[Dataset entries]
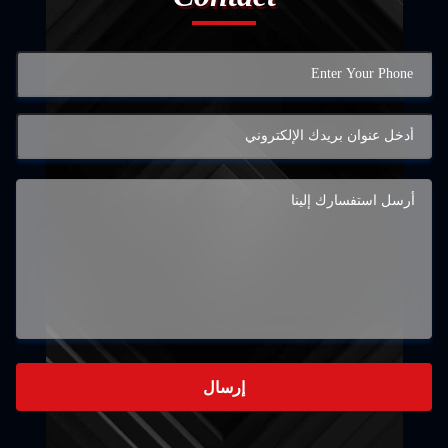
إرسال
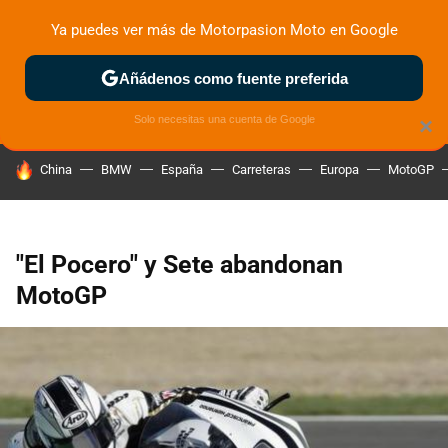
Ya puedes ver más de Motorpasion Moto en Google
ZONA DE PRUEBAS
DEPORTIVAS
MOTOS ELÉCTRICAS
Añádenos como fuente preferida
Solo necesitas una cuenta de Google
×
HOY SE HABLA DE
China
BMW
España
Carreteras
Europa
MotoGP
"El Pocero" y Sete abandonan
MotoGP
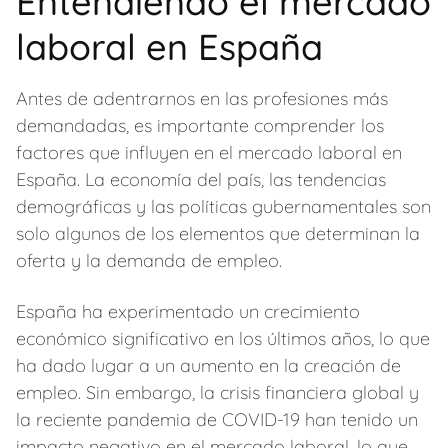
Entendiendo el mercado
laboral en España
Antes de adentrarnos en las profesiones más
demandadas, es importante comprender los
factores que influyen en el mercado laboral en
España. La economía del país, las tendencias
demográficas y las políticas gubernamentales son
solo algunos de los elementos que determinan la
oferta y la demanda de empleo.
España ha experimentado un crecimiento
económico significativo en los últimos años, lo que
ha dado lugar a un aumento en la creación de
empleo. Sin embargo, la crisis financiera global y
la reciente pandemia de COVID-19 han tenido un
impacto negativo en el mercado laboral, lo que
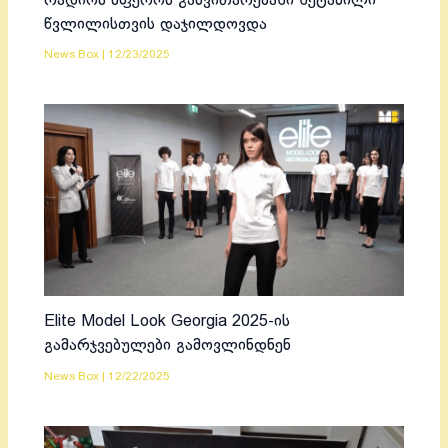
რადიოს სფეროს განვითარებაში შეტანილი
წვლილისთვის დაჯილდოვდა
News Box
|
12/23/2025
Elite Model Look Georgia 2025-ის
გამარჯვებულები გამოვლინდნენ
News Box
|
12/22/2025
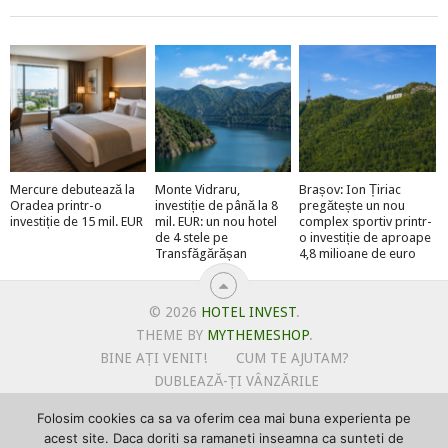
Mercure debutează la
Monte Vidraru,
Brașov: Ion Țiriac
Oradea printr-o
investiție de până la 8
pregătește un nou
investiție de 15 mil. EUR
mil. EUR: un nou hotel
complex sportiv printr-
de 4 stele pe
o investiție de aproape
Transfăgărășan
4,8 milioane de euro
© 2026
HOTEL INVEST
.
THEME BY
MYTHEMESHOP
.
BINE AȚI VENIT!
CUM TE AJUTAM?
DUBLEAZĂ-ȚI VÂNZĂRILE
OFERTE PENTRU ȘANTIERUL TĂU
Folosim cookies ca sa va oferim cea mai buna experienta pe
POLITICA DE UTILIZARE COOKIE-URI
acest site. Daca doriti sa ramaneti inseamna ca sunteti de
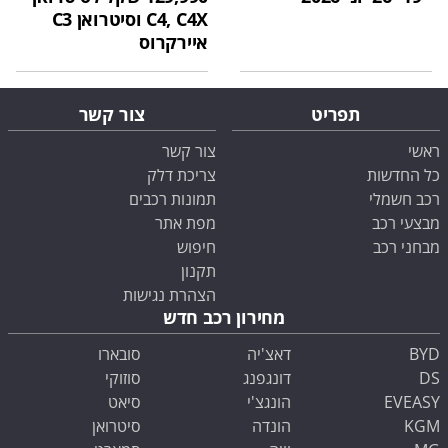
C4, C4X וסיטרואן C3
איירקרוס
תפריט
צור קשר
ראשי
צור קשר
כל החדשות
צריכת דלק
רכב חשמלי
תמונות רכבים
מבצעי רכב
מפת אתר
מבחני רכב
חיפוש
תקנון
הצהרת נגישות
מחירון רכב חדש
BYD
דאצ'יה
סובארו
DS
דונגפנג
סוזוקי
EVEASY
הונגצ'י
סיאט
KGM
הונדה
סיטרואן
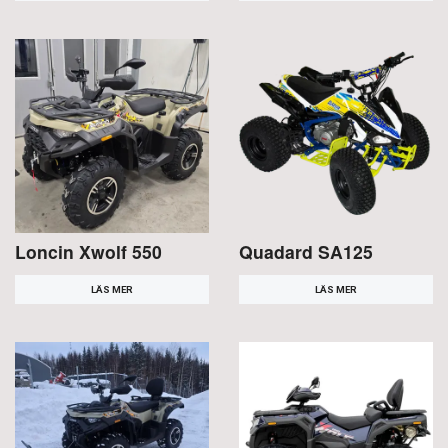
Loncin Xwolf 550
Quadard SA125
LÄS MER
LÄS MER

→ Exercise instructions
Return a copy of every line in the records that includes the string "investiție".

→ Answer section
investiție de până la 8
investiție de 15 mil. EUR
o investiție de aproape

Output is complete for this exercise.